John C. Jasinski, Jennifer D. Jasinski, Charmine E. J. Härtel and Günter F. Härtel

Purpose: To demonstrate how an online coaching intervention can support well-being management (mental health and mood) of medical students, by increasing psychological awareness…

Abstract

Purpose: To demonstrate how an online coaching intervention can support well-being management (mental health and mood) of medical students, by increasing psychological awareness, emotional management, and healthy/positive action repertoires.

Design/methodology/approach: A two-group randomized control trial design using a waitlist as a control was used with a sample of 176 medical students.
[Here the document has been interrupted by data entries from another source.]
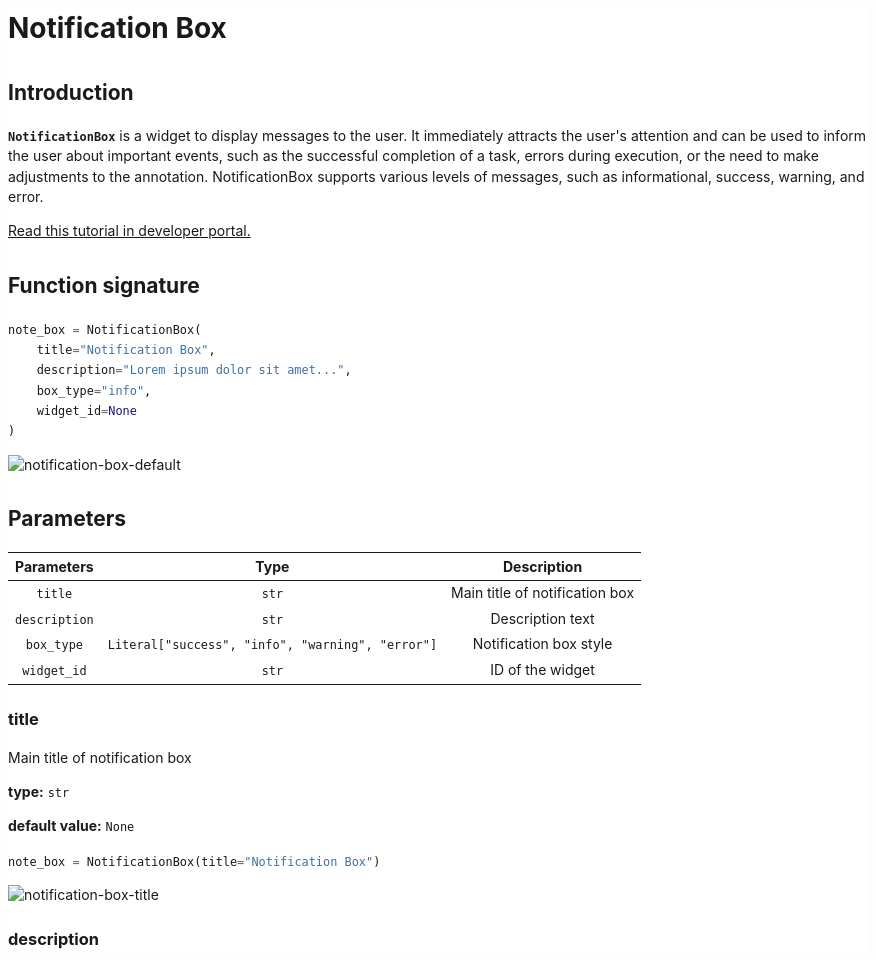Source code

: # Notification Box

## Introduction

**`NotificationBox`** is a widget to display messages to the user. It immediately attracts the user's attention and can be used to inform the user about important events, such as the successful completion of a task, errors during execution, or the need to make adjustments to the annotation. NotificationBox supports various levels of messages, such as informational, success, warning, and error.

[Read this tutorial in developer portal.](https://developer.supervise.ly/app-development/apps-with-gui/notification-box)

## Function signature

```python
note_box = NotificationBox(
    title="Notification Box",
    description="Lorem ipsum dolor sit amet...",
    box_type="info",
    widget_id=None
)
```

![notification-box-default](https://user-images.githubusercontent.com/79905215/218077227-b81d577e-e6a7-49d9-b2f5-4ac0429727c0.png)

## Parameters

| Parameters  |                      Type                      |          Description           |
| :---------: | :--------------------------------------------: | :----------------------------: |
|    `title`    |                      `str`                       | Main title of notification box |
| `description` |                      `str`                       |        Description text        |
|  `box_type`   | `Literal["success", "info", "warning", "error"]` |     Notification box style     |
|  `widget_id`  |                      `str`                       |        ID of the widget        |

### title

Main title of notification box

**type:** `str`

**default value:** `None`

```python
note_box = NotificationBox(title="Notification Box")
```

![notification-box-title](https://user-images.githubusercontent.com/79905215/218077496-ef53205d-cb1f-47a6-93f6-9a330493670b.png)

### description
Half were randomly assigned the 5P© coaching intervention and the remaining half assigned to the waitlist group, scheduled to receive the intervention after the initial treatment group completed the intervention. Participant baseline data on stress, anxiety, depression, positive and negative affect, and psychological capital were obtained prior to commencing the study, after completion of the first treatment group, and again postintervention of the waitlisted group, and then at the end of the year.

Findings: Coaching the students to reflect on their emotions and make solution-focused choices to manage known stresses of medical education was shown to decrease medical student stress, anxiety, and depression, thereby increasing the mental health profiles of medical students.

Research limitations/implications: The findings suggest that an online coaching tool that increases psychological awareness and positive action can have a positive effect on mental health and mood of medical students.

Practical implications: The framework developed and tested in this study is a useful tool for medical schools to assist medical students in managing their well-being, thereby decreasing the incidence and prevalence of mental illness in medical students. The implications of this research are significant in that positively affecting the psychological well-being of medical students could have a significant effect not only on each medical student but also on every patient that they treat, and society as a whole. Better mental health in medical students has the potential to decrease dropout rates, increase empathy and professionalism, and allow for better patient care.

Originality/value: This study contributes to the literature on online coaching for improved psychological well-being and emotional regulation, mental health, and medical students. It is one of the first studies using a coaching protocol to make a positive change to the known stress, anxiety, and depression experienced by medical students worldwide.